Lack of skills is a common reason for vacancies in India. In fact, 58 percent of employers in India are having difficulty finding the right talent. This is far above the global average of 38 percent, and the second highest in Asia, according to Manpower Group. The ten positions that are hardest to fill in India include:
- Accounting and finance staff
- IT personnel
- Secretaries and administrative assistants
- Marketing/communications/PR staff
- Sales managers
- Managers and executives
- Legal staff
- Researchers (R&D)
India continues to suffer from a major “leadership capability gap,” according to Deloitte, and the shortage of leaders is actually increasing.
Skills in Demand
The greatest talent need in India today is for professionals with SMAC skills: social media, mobility, analytics and cloud computing. IT firms are expected to hire more than 30,000 people this year, including people from other disciplines as well.
Online demand for senior managers has seen the strongest long-term growth rate in India, according to Monster India.

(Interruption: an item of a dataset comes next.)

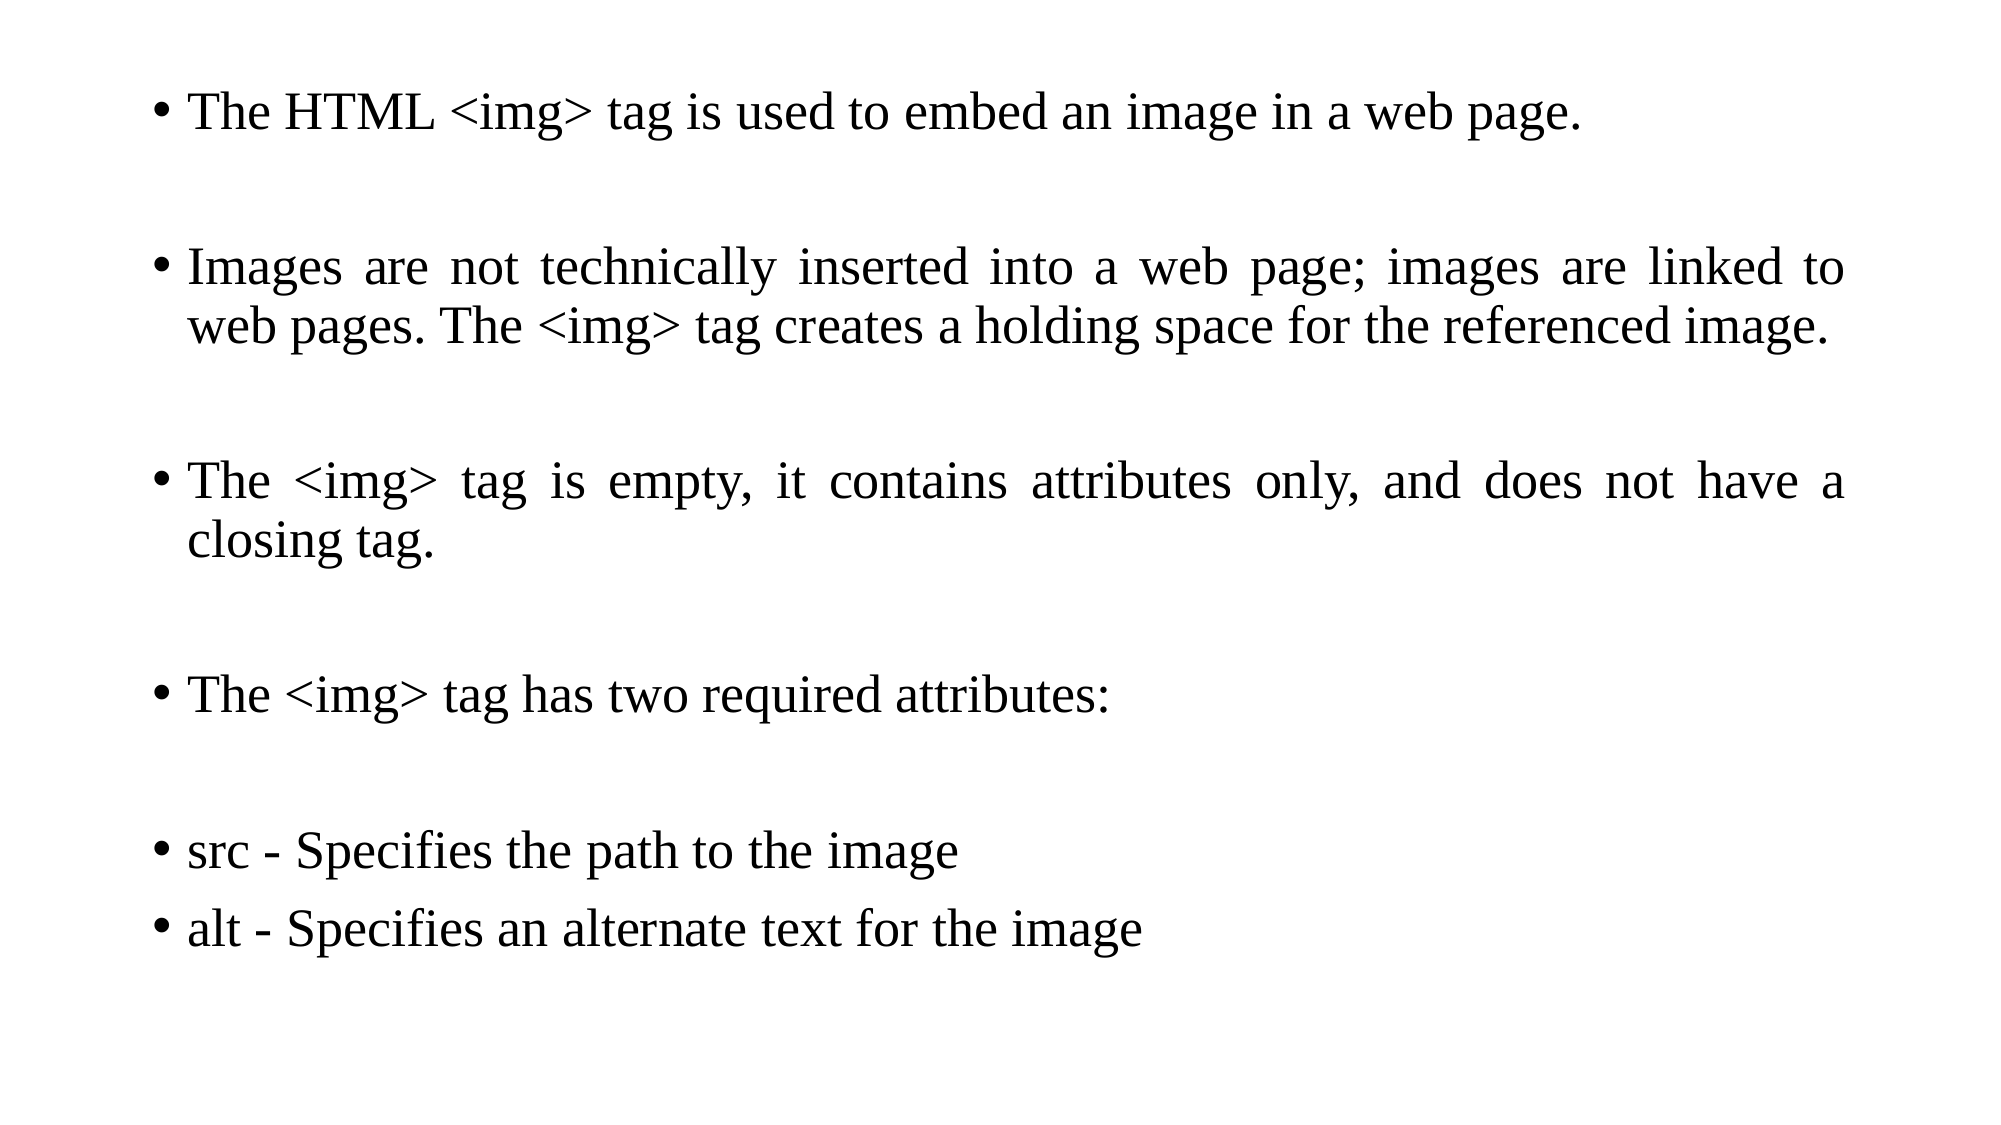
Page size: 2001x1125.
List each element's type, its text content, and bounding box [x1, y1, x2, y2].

list The HTML <img> tag is used to embed an image in a web page. Images are not technically inserted into a web page; images are linked to web pages. The <img> tag creates a holding space for the referenced image. The <img> tag is empty, it contains attributes only, and does not have a closing tag. The <img> tag has two required attributes: src - Specifies the path to the image alt - Specifies an alternate text for the image [137, 75, 1863, 1014]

Creative and arts professionals are also increasingly sought.
General Salary Trends
Salaries in India are low:
- 57 USD: Minimum monthly wage
- 262 USD: Average monthly wage in Delhi
- 400 USD: Average monthly wage for recent graduates
And, though somewhat better, pay is low even for experienced middle management professionals: 56,530 USD per year for an engineering manager, about half of what he would earn in China and one-third of the earnings in Singapore.
Expats fare far better than locals, however. The gross pay package for expatriates in India averages about 300,000 USD per year, according to ECA International.
Increases: Overall, employees in India will see salary increases averaging 10.7 percent this year, with professionals in life sciences/pharmaceuticals/health care, and infrastructure/retail commanding the highest increases of about 12 percent, according to Deloitte. Raises for executive, senior and middle managers will likely average 10.7 percent.
Bonuses: Variable pay across industry sectors is likely to average more than 17 percent, with top managers in some industries such as pharmaceuticals receiving bonuses of 25 percent or more.
India does have challenges, including poor infrastructure, a lack of quality higher education, rampant poverty and a large informal sector that lacks benefits and job security. The country’s young population, growing middle class and enormous amount of job opportunities helps offset its weaknesses. With more than one million job openings projected for 2016, India remains a country on the rise and one to watch.